Eukaryotic viruses can cause one of four different outcomes for their host cell. The most common outcome is host cell lysis, resulting from a virulent infection (essentially the lytic cycle of replication seen in phage). Some viruses can cause a latent infection, co-existing peacefully with their host cells for years (much like a temperate phage during lysogeny). Some enveloped eukaryotic viruses can also be released one at a time from an infected host cell, in a type of budding process, causing a persistent infection. Lastly, certain eukaryotic viruses can cause the host cell to transform into a malignant or cancerous cell, a mechanism known as transformation.
Viruses and Cancer
There are many different causes of cancer, or unregulated cell growth and reproduction. Some known causes include exposure to certain chemicals or UV light. There are also certain viruses that have a known associated with the development of cancer. Such viruses are referred to as oncoviruses. Oncoviruses can cause cancer by producing proteins that bind to host proteins known as tumor suppressor proteins, which function to regulate cell growth and to initiate programmed cell death, if needed. If the tumor suppressor proteins are inactivated by viral proteins then cells grow out of control, leading to the development of tumors and metastasis, where the cells spread throughout the body.
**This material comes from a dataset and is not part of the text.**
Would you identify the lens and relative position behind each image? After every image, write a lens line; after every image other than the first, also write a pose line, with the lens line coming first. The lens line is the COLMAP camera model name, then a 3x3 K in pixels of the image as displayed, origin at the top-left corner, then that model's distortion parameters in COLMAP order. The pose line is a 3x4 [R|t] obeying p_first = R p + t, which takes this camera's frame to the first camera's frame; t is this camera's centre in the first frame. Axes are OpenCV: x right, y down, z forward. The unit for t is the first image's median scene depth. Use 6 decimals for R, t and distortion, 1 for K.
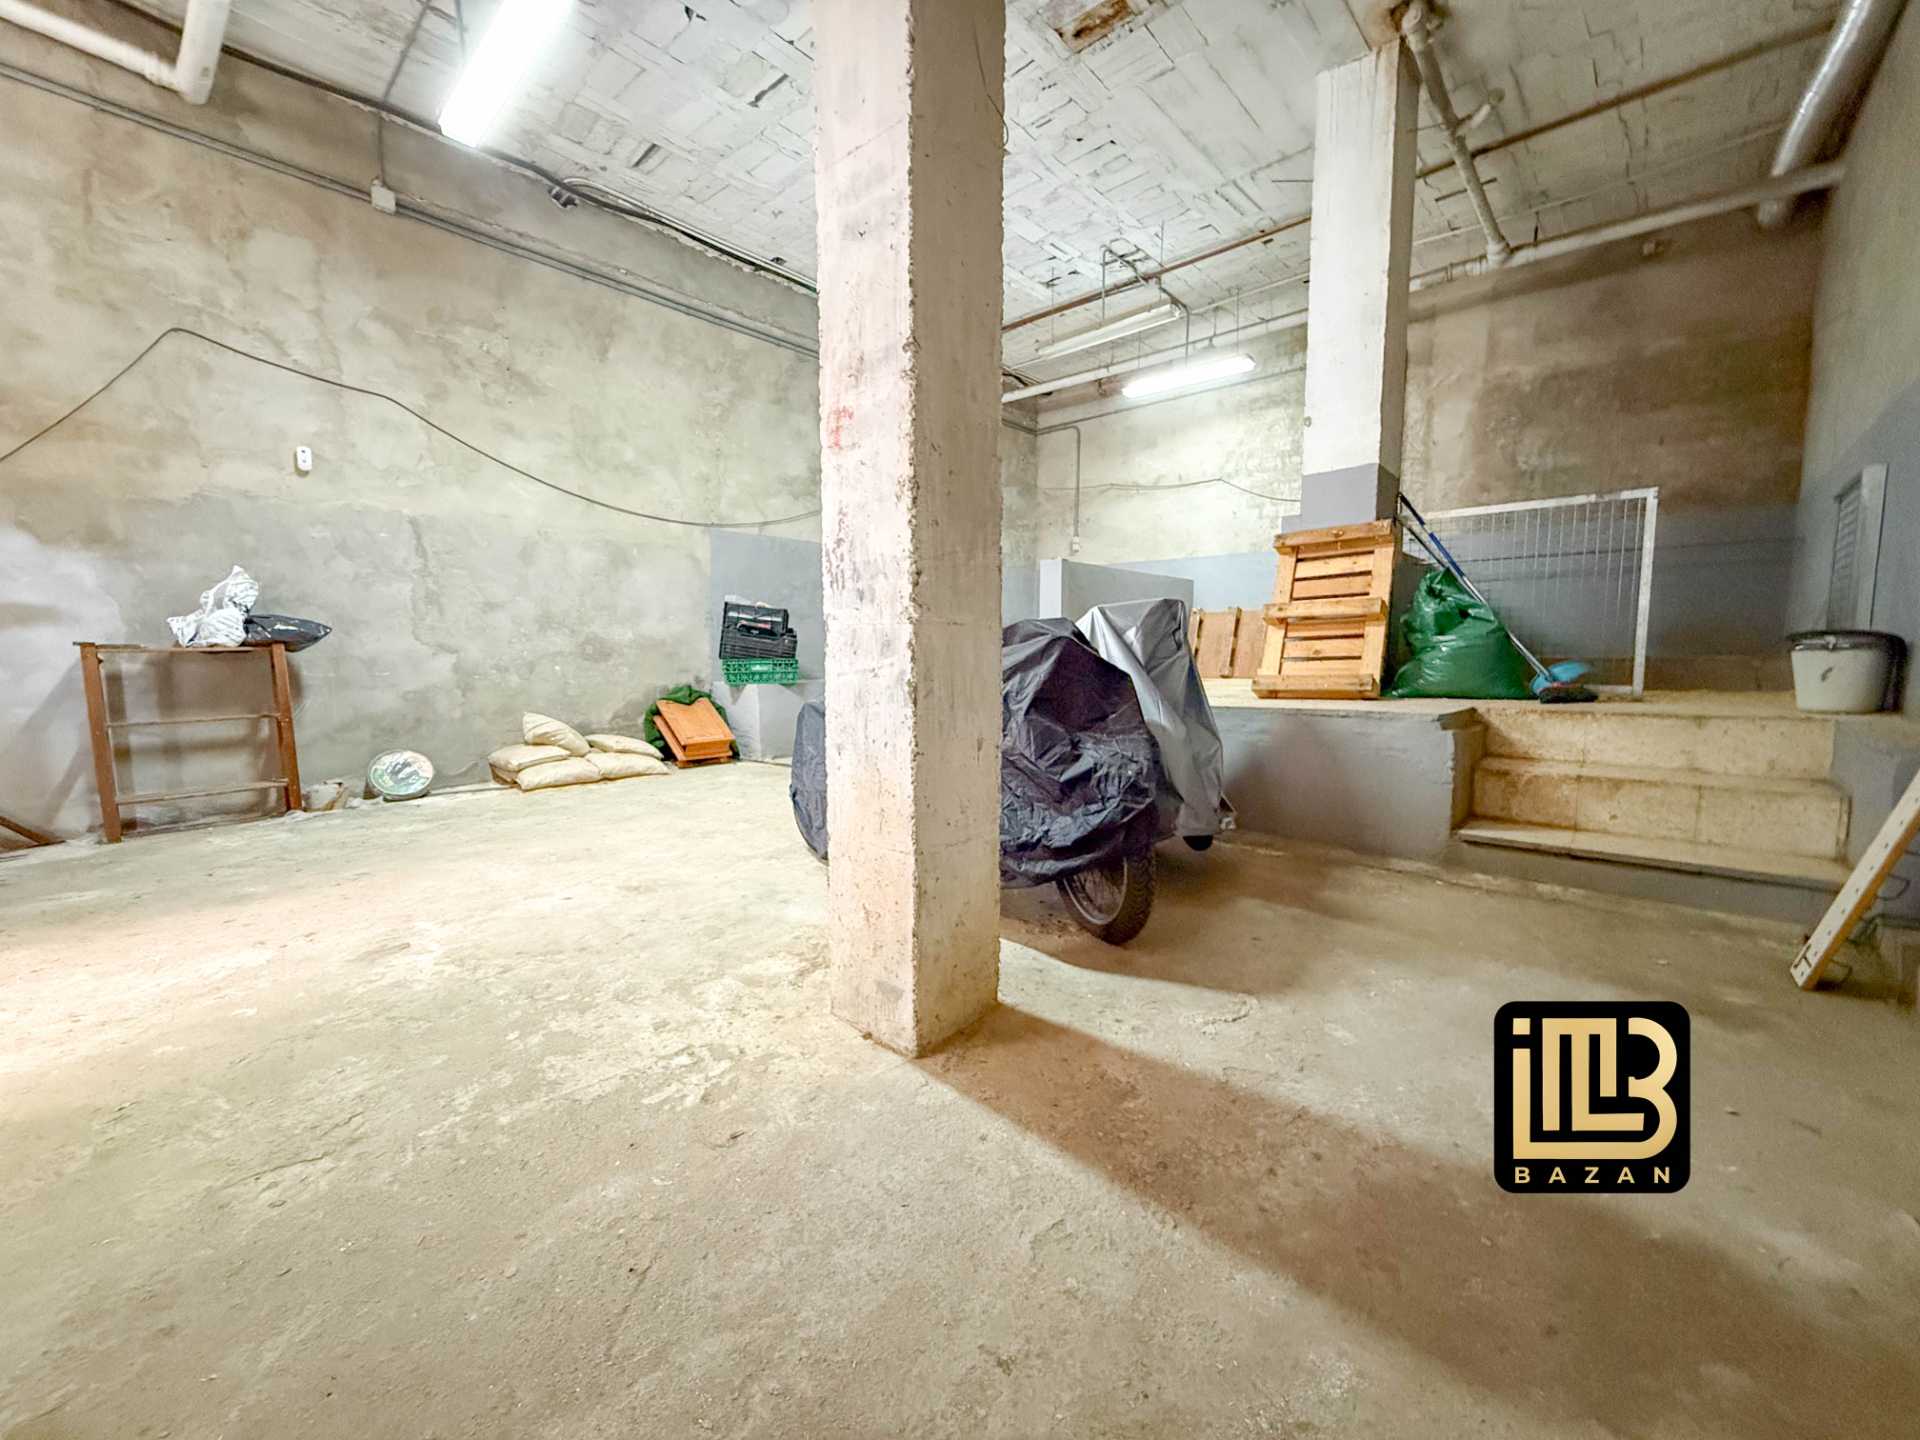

virus, obligate intracellular parasite, capsid, bacteriophage, capsomere, nucleocapsid, envelope, peplomer, virion, dsDNA, ssDNA, dsRNA, +ssRNA, -ssRNA, helical viruses, icosahedral viruses, complex viruses, attachment, penetration, viral entry, synthesis, assembly, release, naked virus, endocytosis, budding, bacteriophage, phage, virulent phage, lytic cycle, temperate phage, lysogeny, lysogenic cycle, prophage, lysogen, lysogenic bacterium, induction, lysogenic conversion, virulent infection, latent infection, persistent infection, transformation, oncovirus, tumor suppressor proteins.
- What are the general properties of a virus?
- What is the size range of viruses? How do they compare, size-wise, to bacteria?
- What is the general structure of viruses? What are the different components?
- What viral shapes exist?
- How do envelopes and enzymes relate to viruses?
- What types of viral genomes exist?
- What are the steps of viral multiplication? What is happening at each step? How do Bacterial/Archaeal viruses differ from eukaryotic viruses, in regards to multiplication?
- What are the 2 types of viral infection found in Bacteria/Archaea? What are the specific terms associated with viral infection of bacterial/archaeal cells?
- What are the 4 types of viral infection found in eukaryotes?
- How do some viruses cause cancer?
Exploratory Questions (OPTIONAL)
- What is the largest bacterium or archaean ever discovered? What is the smallest eukaryote ever discovered?